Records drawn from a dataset
^^^^^^^^

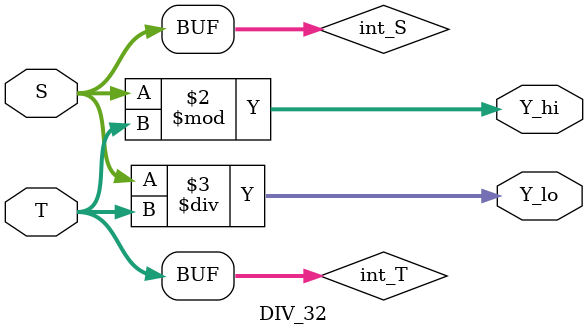
<source format=v>
`timescale 1ns / 1ps
/********************************************************************************
 *
 * Author:   Jesus Luciano and Rosswell Tiongco
 * Filename: DIV_32.v
 * Date:     1/22/2019
 * Version:  1.0
 * 
 * Notes:    ALU module that outputs the quotient and remainder of its two 
 *           inputs as 2 32 bit outputs
 *
 *******************************************************************************/

module DIV_32(S, T, Y_hi, Y_lo);
 
     //delcare inputs and outputs
     input      [31:0]  S, T;
     output reg [31:0] Y_hi, Y_lo;
     
     //delacre integers
     integer int_S, int_T;
     
     always @(*) begin
        //cast inputs as integers to allow for division calculation
        int_S = S;
        int_T = T;
        //high 32 bits are set to remainder
        Y_hi = int_S % int_T;
        //low  32 bits are set to quotient
        Y_lo = int_S / int_T;
     end
     
endmodule
</source>
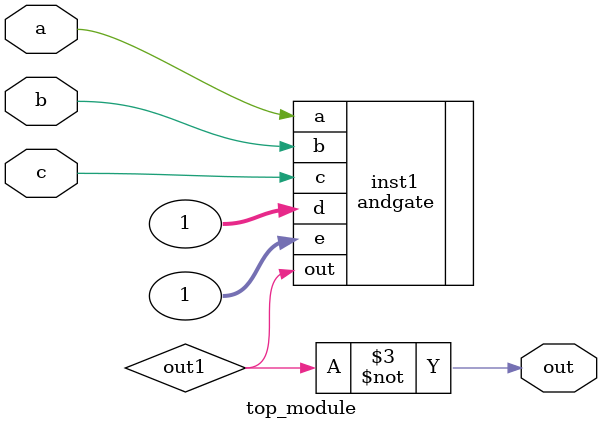
<source format=sv>
module top_module (input a, input b, input c, output out);//
wire out1;
    andgate inst1 ( .a(a), .b(b), .c(c), .d(1), .e(1), .out(out1) );
	assign out=~out1;

endmodule

</source>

^^^^^^^^

**Work to complete**
An exact copy of the entries, minus the pictures, is what's needed here.

**Your solution**
<source format=v>
`timescale 1ns / 1ps
/********************************************************************************
 *
 * Author:   Jesus Luciano and Rosswell Tiongco
 * Filename: DIV_32.v
 * Date:     1/22/2019
 * Version:  1.0
 * 
 * Notes:    ALU module that outputs the quotient and remainder of its two 
 *           inputs as 2 32 bit outputs
 *
 *******************************************************************************/

module DIV_32(S, T, Y_hi, Y_lo);
 
     //delcare inputs and outputs
     input      [31:0]  S, T;
     output reg [31:0] Y_hi, Y_lo;
     
     //delacre integers
     integer int_S, int_T;
     
     always @(*) begin
        //cast inputs as integers to allow for division calculation
        int_S = S;
        int_T = T;
        //high 32 bits are set to remainder
        Y_hi = int_S % int_T;
        //low  32 bits are set to quotient
        Y_lo = int_S / int_T;
     end
     
endmodule
</source>
<source format=sv>
module top_module (input a, input b, input c, output out);//
wire out1;
    andgate inst1 ( .a(a), .b(b), .c(c), .d(1), .e(1), .out(out1) );
	assign out=~out1;

endmodule

</source>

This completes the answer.